According to the Malibu Real Estate Blog, there are 18 homes in the Malibu market where sellers have specifically noted in the MLS listing that they are willing to provide financing to the buyer: "Homes range from $1.1m for a mo-bi-yal home in Paradise Cove to a $10m hillside mansion with jetliner views. There is even a newly remodeled home on Point Dume with tennis court, pool, and beach rights whose owner will carry."

The increase in seller-financing on high-end homes is a direct result of the tightening in the jumbo mortgage market. Without alternative sources of financing, buyers can't buy and sellers can't sell, and that's driving an increasing in seller financing.

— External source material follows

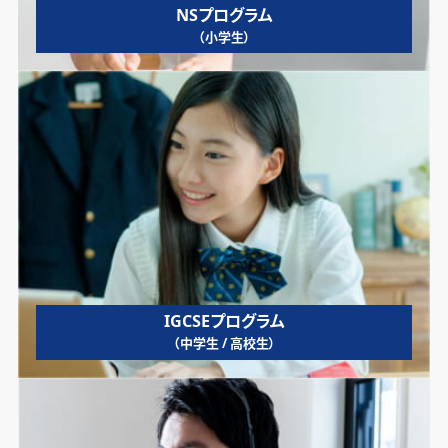
NSプログラム
（小学生）
IGCSEプログラム
（中学生 / 高校生）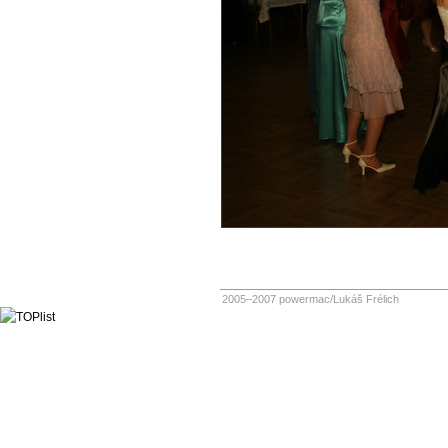
2005–2007 powermac/Lukáš Frélich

But is that something sellers should go for? Or, if a bank won't lend money to a buyer, should the seller take that as a warning sign not to lend his own money? I interviewed Dale Robyn Siegel, a veteran mortgage broker, lawyer, and the author of "The New Rules of Mortgages."

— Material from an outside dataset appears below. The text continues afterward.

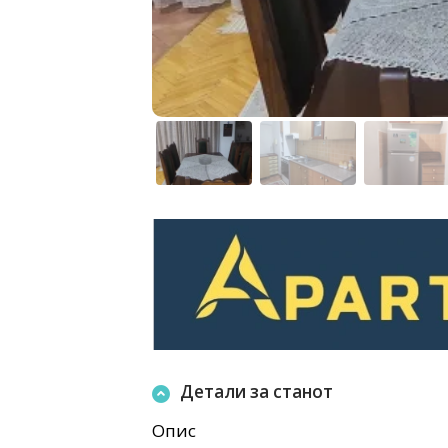
Детали за станот
Опис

WalletPop: Other than not being able to get a mortgage without seller financing, what are some reasons a buyer might want to buy a home with seller financing?


Siegel: There's a couple big reasons. The first reason is that the closing costs are a lot cheaper. Number two, appraisals, engineering reports, and surveys don't matter. Let's say that the house is not mortgageable. I wanna buy a Victorian mansion and the place is dilapidated and banks won't lend on a house. So I can't get a mortgage. So I take a mortgage out with the seller, put down 20%, and use my cash to fix it up, get a certificate of occupancy, refinance out of the seller financing. If somebody is taking out seller financing and then refinancing it, the bank will want to see that you've owned the home for 12 months because they want to see that you have ownership seasoning. If you own it for less than 12 months, they'll use the purchase price for the refinancing, even if you've improved the house dramatically.

WP: If a bank won't lend money to a buyer, what makes a seller think they know something the banks don't?


Siegel: Because you really wanna sell the house and you're willing to take a chance. To protect against the risk, you need to get a bigger down payment or a co-signer. When I'm helping someone negotiate seller-financing or a private loan, I put together the package just as though I were handing it over to a bank.

WP: I've heard some sellers who are using seller financing tell me that "if he doesn't make the payments, I'll just get the house back and sell it again". Can you walk me through what the expenses associated with that strategy might be?


Siegel: It's not so easy and don't think it is easy. I have a private mortgage; I'm the lender. I have people who owe me money and every month I have to call and email and say "Where's my payment?" I had to extend it out for another year. Why am I working so hard to do this? Because I don't want to have to foreclose. If I'm the seller and my guy stop making the payments, I'm gonna have to go through the entire system of a foreclosure -- that could take a couple years.

WP: Obviously it's an unregulated wild west market -- what are some red flags to look out for for buyers and sellers?


Siegel: It shouldn't be wild west. What I would do to make sure I'm not wild west is get a good lawyer. I would make sure that the loan is treated just like a bank loan. Nothing should be done on a handshake. Whatever state you're in, I would have the actual mortgage documents -- the note, the mortgage, closing costs, title report, etc., make sure everything is recorded. Just because it's private doesn't mean it needs to be sloppy.

WP: Do you think this seller financing has the potential to lead to another housing problem, as all the sloppily underwritten seller-financed mortgages run into trouble?


Siegel: No, I don't. I don't think the volume is there.